I bent over and two volunteers quickly wrapped a blanket around me and gave me some water and a finisher’s medal. They asked me how I was. Besides the pain I felt in my legs, I felt fine. I gave Tammy a hug and thanked her for all the cheering and support. I loved every second of it.

Unfortunately, my parents missed the finish (they got lost trying to get in with all the gates set up), but after reuniting with them. My sister called me and started screaming and crying, “YOU WON!!!!  YOU’RE GOING TO KONA!!!” I didn’t believe her. My parents had told me that I was in second, and when I finished, I had no idea where I had ended up (and in the moment, really didn’t care). I was confused, but when she said it a second time, I got super excited and started jumping up and down, screaming and crying. My dad said “Hold on, don’t get your hopes up. Let’s make sure.” He pulled up the results on his phone as we all held our breath, “You won!!!” I started crying. Nikki was crying. I jumped and gave my parents a big hug.

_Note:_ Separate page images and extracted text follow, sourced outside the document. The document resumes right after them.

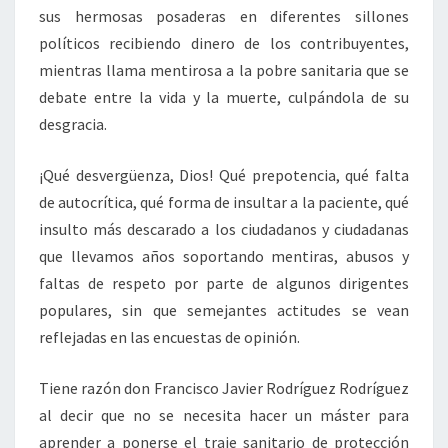
sus hermosas posaderas en diferentes sillones
políticos recibiendo dinero de los contribuyentes,
mientras llama mentirosa a la pobre sanitaria que se
debate entre la vida y la muerte, culpándola de su
desgracia.
¡Qué desvergüenza, Dios! Qué prepotencia, qué falta
de autocrítica, qué forma de insultar a la paciente, qué
insulto más descarado a los ciudadanos y ciudadanas
que llevamos años soportando mentiras, abusos y
faltas de respeto por parte de algunos dirigentes
populares, sin que semejantes actitudes se vean
reflejadas en las encuestas de opinión.
Tiene razón don Francisco Javier Rodríguez Rodríguez
al decir que no se necesita hacer un máster para
aprender a ponerse el traje sanitario de protección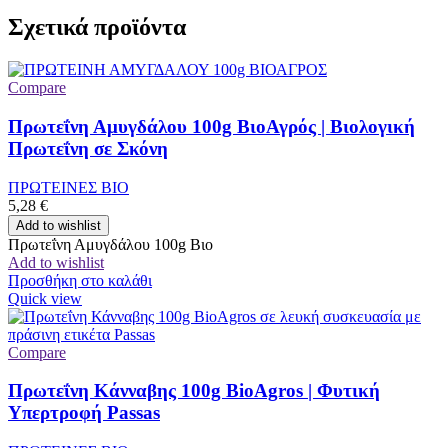
Σχετικά προϊόντα
Compare
Πρωτεΐνη Αμυγδάλου 100g ΒιοΑγρός | Βιολογική
Πρωτεΐνη σε Σκόνη
ΠΡΩΤΕΙΝΕΣ ΒΙΟ
5,28
€
Add to wishlist
Πρωτεΐνη Αμυγδάλου 100g Βιο
Add to wishlist
Προσθήκη στο καλάθι
Quick view
Compare
Πρωτεΐνη Κάνναβης 100g BioAgros | Φυτική
Υπερτροφή Passas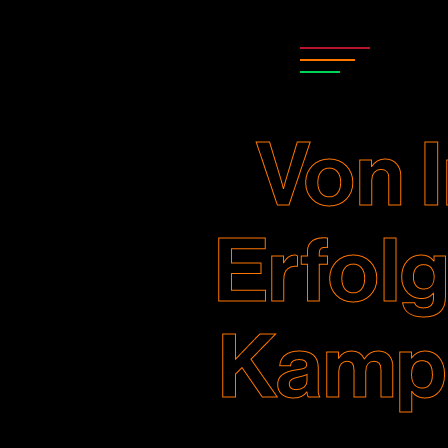
Von I
Erfol
Kampa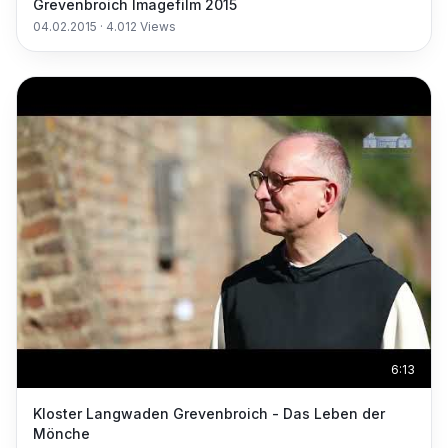
Grevenbroich Imagefilm 2015
04.02.2015
·
4.012
Views
6:13
Kloster Langwaden Grevenbroich - Das Leben der
Mönche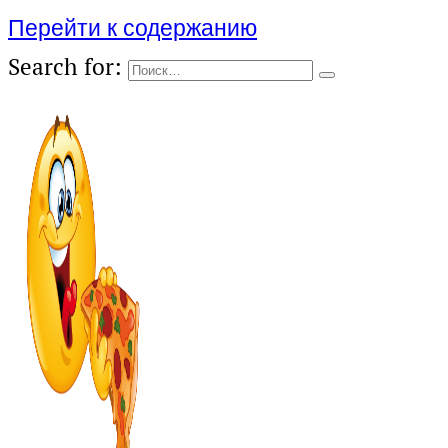
Перейти к содержанию
Search for: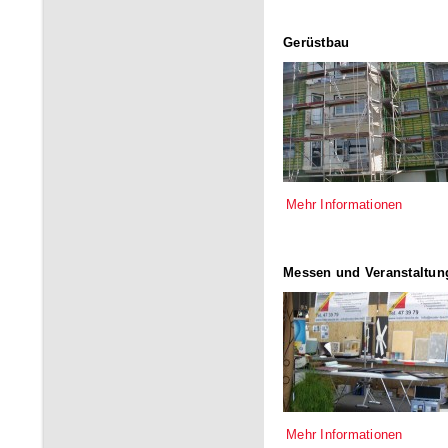
Gerüstbau
Mehr Informationen
Messen und Veranstaltun
Mehr Informationen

There are so many things and so many thoughts that happen and go through your mind when you race an Ironman. Even after a week, I’m still remembering little bits that happened during the race. It’s an amazing and indescribable experience. Although I proved it to myself that I could do an Ironman, I couldn’t have done it alone. I am so incredibly lucky to have such an amazing support group of family and friends. They’ve seen me go through the highest highs and the lowest lows and have continued to be there for me every step of the way no matter what. A HUGE shout out to my coach, Jason Smith, for believing in me and getting me from where I started to qualifying for three World Championships in one year. I never would’ve believed you had you told me I was capable of this when we first started working together. There aren’t enough words to describe how thankful I am to have you as my coach. I’m so so excited for another year of training with you! Big thanks again to my sponsors Power of Your Om and PhysioPhyx for supporting me throughout the year. You guys have been the best!